**REQUEST**
Every line in the data below from the one containing "line: (520, 1001)" down to the one containing "line: (495, 1389) -> (517, 829), added", both included, must be retyped exactly; no other line is to appear.

**Spatial change descriptions**

---+---

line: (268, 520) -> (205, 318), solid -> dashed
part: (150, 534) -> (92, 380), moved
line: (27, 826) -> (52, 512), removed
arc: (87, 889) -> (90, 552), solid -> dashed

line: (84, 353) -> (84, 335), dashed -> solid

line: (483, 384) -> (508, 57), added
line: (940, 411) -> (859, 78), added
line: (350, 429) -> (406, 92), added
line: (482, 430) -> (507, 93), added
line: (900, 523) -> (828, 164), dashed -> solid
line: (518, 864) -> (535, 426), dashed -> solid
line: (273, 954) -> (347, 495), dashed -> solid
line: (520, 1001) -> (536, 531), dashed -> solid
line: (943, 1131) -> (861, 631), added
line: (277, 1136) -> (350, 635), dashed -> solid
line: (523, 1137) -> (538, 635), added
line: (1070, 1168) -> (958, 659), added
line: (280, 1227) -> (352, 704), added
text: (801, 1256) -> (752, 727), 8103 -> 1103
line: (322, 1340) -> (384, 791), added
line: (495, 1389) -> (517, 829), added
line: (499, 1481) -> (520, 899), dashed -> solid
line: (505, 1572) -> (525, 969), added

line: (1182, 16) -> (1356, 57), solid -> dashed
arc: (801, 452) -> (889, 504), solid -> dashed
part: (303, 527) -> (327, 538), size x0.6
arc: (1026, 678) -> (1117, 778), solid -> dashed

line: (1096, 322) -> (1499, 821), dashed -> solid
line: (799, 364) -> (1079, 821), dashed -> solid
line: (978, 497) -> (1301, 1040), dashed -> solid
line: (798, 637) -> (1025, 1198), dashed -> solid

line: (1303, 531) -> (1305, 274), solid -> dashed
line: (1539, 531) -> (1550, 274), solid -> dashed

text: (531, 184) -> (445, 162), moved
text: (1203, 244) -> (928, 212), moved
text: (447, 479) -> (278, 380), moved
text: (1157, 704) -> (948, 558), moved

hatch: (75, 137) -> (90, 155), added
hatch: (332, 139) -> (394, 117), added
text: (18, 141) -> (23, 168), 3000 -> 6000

---+---

**RESPONSE BOX**
line: (520, 1001) -> (536, 531), dashed -> solid
line: (943, 1131) -> (861, 631), added
line: (277, 1136) -> (350, 635), dashed -> solid
line: (523, 1137) -> (538, 635), added
line: (1070, 1168) -> (958, 659), added
line: (280, 1227) -> (352, 704), added
text: (801, 1256) -> (752, 727), 8103 -> 1103
line: (322, 1340) -> (384, 791), added
line: (495, 1389) -> (517, 829), added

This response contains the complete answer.